宮門處,慕容琭攙扶著容王,容王清醒了幾分,額頭依舊有些發燙,連路都走不穩。


    慕容琭道:“父王,迴去吧,你還病著呢。”


    “我要見皇上!我要見他!要不是他包庇慕容瑩,她哪來的膽子害死若兒,阿琭,那是你親姐姐,她死得如此慘,被鱷魚吞食,連上天都降雷霹死鱷魚,你身為親弟,怎不替她討迴公道?”

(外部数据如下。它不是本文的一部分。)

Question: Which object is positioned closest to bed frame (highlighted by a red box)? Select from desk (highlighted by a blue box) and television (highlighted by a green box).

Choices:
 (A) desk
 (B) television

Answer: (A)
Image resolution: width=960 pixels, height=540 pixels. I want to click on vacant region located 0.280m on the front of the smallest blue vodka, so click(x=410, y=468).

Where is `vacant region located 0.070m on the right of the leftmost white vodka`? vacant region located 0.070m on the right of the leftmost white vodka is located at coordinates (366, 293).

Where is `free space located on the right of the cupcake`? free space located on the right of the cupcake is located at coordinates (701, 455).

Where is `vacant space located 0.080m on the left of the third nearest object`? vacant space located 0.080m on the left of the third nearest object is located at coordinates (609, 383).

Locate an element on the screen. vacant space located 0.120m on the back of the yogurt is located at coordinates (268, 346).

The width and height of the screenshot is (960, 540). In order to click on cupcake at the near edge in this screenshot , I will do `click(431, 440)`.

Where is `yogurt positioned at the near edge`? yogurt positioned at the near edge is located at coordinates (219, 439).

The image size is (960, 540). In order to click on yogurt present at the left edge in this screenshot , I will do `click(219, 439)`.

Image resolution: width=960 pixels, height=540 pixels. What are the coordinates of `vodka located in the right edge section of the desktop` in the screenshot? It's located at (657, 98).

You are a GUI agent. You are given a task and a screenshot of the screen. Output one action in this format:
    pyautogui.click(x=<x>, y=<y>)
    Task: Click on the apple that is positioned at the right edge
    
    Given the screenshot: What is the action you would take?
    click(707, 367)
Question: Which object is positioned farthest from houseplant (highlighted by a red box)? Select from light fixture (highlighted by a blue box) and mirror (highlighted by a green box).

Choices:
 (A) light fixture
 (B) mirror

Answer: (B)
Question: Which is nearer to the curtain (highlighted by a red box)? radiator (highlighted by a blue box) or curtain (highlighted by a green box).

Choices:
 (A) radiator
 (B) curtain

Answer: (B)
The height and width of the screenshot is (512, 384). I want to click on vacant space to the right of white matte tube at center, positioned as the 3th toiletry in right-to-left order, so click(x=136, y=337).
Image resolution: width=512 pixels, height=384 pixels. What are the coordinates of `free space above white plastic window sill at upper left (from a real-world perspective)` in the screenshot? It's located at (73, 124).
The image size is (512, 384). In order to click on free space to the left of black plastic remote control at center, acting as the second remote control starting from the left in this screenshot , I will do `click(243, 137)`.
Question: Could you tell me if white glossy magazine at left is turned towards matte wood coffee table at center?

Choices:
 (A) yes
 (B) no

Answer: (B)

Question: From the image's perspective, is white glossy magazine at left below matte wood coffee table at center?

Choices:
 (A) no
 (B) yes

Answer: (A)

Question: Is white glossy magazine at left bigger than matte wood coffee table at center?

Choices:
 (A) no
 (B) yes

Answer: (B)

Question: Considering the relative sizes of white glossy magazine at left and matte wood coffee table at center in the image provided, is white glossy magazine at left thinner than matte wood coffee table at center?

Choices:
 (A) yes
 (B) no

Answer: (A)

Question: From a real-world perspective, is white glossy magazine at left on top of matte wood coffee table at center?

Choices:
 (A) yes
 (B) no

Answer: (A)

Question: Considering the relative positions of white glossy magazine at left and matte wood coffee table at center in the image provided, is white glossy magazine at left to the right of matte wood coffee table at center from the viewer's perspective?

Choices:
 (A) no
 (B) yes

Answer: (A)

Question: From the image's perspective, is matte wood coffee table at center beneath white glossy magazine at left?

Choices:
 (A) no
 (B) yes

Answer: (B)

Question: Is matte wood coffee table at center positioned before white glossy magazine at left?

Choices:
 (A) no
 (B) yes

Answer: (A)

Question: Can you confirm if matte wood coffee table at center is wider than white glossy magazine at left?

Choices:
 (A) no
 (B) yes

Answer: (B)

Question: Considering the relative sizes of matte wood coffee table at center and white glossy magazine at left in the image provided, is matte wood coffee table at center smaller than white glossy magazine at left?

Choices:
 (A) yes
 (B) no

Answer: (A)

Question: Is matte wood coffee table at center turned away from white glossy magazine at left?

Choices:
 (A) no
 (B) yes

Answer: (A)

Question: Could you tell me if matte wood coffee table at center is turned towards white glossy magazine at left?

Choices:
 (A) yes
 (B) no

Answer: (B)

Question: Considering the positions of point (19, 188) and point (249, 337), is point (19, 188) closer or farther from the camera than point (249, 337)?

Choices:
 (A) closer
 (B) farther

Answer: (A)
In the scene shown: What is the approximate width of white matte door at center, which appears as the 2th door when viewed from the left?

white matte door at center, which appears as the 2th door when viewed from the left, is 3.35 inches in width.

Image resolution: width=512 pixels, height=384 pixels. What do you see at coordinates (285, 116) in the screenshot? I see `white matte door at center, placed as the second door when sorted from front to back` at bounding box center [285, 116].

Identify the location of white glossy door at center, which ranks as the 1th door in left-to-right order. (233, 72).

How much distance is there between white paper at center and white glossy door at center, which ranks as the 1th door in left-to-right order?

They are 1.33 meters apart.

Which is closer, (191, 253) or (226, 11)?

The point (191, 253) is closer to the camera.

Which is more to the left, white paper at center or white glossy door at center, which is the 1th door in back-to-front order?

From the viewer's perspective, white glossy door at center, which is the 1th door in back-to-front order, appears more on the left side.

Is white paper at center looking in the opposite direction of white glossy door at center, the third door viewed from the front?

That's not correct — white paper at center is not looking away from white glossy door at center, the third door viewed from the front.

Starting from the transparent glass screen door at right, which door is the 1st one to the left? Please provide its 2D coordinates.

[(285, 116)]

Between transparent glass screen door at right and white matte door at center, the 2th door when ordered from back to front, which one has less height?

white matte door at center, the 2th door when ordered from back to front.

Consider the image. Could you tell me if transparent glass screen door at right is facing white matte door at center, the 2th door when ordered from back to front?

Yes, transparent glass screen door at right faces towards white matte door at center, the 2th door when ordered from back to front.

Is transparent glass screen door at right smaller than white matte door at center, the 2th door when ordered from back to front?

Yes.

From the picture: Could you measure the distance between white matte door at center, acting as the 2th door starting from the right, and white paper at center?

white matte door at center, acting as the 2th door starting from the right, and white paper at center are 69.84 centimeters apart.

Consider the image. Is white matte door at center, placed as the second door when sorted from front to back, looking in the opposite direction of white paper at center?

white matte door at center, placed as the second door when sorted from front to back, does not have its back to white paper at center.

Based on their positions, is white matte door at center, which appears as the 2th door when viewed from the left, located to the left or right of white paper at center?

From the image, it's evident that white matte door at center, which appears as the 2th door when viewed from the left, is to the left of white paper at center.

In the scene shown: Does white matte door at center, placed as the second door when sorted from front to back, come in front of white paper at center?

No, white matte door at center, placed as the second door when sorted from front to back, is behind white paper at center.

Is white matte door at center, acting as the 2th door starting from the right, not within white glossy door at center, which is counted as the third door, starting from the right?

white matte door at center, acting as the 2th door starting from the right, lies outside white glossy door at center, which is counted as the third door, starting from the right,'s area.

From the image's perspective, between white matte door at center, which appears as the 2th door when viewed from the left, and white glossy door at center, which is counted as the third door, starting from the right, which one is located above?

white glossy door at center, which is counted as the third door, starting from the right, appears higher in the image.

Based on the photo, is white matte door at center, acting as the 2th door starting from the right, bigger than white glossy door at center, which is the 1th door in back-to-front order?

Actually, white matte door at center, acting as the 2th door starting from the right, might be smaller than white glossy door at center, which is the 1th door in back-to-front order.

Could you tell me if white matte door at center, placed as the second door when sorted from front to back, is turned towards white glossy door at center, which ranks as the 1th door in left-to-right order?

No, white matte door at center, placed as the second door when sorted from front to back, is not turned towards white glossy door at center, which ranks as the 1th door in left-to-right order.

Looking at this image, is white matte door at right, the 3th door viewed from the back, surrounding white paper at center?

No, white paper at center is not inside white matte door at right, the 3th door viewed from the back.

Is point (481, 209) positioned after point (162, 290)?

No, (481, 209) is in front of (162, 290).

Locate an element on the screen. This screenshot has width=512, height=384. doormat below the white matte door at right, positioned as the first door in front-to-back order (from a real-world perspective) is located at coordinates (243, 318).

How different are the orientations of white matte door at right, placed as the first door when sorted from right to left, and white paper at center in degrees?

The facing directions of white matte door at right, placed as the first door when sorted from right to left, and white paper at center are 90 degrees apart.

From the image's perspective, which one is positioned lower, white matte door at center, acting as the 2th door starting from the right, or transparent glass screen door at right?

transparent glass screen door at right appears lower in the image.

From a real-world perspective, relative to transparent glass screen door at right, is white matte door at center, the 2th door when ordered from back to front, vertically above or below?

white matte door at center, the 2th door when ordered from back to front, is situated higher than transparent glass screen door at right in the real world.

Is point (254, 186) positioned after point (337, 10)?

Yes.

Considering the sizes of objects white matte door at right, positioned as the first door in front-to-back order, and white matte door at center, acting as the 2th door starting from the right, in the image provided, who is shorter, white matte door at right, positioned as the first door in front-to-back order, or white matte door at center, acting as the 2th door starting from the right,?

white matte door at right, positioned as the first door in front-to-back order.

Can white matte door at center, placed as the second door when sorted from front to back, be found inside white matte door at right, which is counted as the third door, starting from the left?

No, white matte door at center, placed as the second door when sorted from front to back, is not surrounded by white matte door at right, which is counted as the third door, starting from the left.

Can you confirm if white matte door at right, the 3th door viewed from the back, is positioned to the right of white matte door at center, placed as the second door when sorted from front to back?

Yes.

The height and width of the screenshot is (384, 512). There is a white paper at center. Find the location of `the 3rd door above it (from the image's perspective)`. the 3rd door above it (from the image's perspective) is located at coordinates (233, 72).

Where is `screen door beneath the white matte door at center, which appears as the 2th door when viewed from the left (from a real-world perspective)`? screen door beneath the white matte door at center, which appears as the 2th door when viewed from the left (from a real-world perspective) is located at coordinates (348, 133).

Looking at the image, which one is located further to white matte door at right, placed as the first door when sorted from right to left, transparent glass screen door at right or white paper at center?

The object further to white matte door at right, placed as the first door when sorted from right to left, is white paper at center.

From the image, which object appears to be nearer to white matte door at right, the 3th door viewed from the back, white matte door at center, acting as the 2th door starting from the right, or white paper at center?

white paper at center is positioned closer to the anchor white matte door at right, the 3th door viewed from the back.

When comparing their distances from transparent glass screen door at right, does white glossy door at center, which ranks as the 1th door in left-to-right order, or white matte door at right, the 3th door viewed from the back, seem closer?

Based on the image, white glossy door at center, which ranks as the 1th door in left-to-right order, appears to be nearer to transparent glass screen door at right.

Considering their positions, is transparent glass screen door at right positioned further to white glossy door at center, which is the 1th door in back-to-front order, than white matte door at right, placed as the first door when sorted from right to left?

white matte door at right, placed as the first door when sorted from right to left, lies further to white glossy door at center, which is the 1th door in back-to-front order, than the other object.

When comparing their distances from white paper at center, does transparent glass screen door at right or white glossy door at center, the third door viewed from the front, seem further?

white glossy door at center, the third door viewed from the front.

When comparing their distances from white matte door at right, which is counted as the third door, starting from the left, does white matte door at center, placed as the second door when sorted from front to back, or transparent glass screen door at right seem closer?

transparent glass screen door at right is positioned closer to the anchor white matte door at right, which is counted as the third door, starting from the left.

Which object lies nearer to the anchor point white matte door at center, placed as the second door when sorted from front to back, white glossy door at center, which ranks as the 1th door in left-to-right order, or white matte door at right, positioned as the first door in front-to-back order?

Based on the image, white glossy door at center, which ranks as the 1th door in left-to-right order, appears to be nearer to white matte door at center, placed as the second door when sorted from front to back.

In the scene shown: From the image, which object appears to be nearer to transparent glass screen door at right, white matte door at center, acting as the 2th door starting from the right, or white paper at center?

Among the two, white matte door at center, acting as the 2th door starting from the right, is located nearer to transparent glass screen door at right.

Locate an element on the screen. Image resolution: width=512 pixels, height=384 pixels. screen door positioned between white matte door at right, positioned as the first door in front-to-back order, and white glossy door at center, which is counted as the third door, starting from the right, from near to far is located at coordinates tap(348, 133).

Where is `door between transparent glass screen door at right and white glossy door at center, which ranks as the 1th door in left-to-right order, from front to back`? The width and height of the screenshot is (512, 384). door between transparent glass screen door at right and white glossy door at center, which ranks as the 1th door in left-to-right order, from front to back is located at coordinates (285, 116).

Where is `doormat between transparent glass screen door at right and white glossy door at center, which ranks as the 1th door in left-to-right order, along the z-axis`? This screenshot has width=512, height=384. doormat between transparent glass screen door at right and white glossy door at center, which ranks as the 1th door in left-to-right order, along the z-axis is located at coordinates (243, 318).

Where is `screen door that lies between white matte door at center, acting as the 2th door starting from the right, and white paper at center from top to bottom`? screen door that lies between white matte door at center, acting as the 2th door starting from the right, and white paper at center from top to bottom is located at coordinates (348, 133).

    “父王……”慕容琭怎沒討公道,近日他已遞兩迴請求折子,求朝廷嚴懲兇手。


    容王在慕容琭的攙扶下進了養性殿,看著殿上坐著的皇帝與蓮貴妃,他抬手啐道:“慕容標,慕容瑩害死若兒,你是不是還要包庇她?要不是你,若兒怎麽會慘死。幾年前,你就該重懲兇手,是你一次又一次地縱容害死若兒。


    我的母後……怎麽早前好好的,說沒就沒了。


    母後啊,你快看看吧,這就是你的好兒子,縱女行兇,把若兒給害死了……”


    皇帝心情很差,原就病了一場,精神還沒養過來呢,又聞太後殯天噩耗,這會子容王又來養性殿大鬧,他還不能發火,著實是他太過包庇慕容瑩。


    女不教,父之過。


    他因這句話,遷怒溫思遠,免了溫思遠的官職,令其在家反省思過。


    “京城的百姓,今日一早就聚在刑部官衙前請願,要朝廷嚴懲害死若兒的兇手,百姓如此,民心如此,慕容標,你就繼續包庇吧!我……我一定要慕容瑩給若兒賠命!你的女兒是女兒,我的女兒就該被她幾番算計加害?”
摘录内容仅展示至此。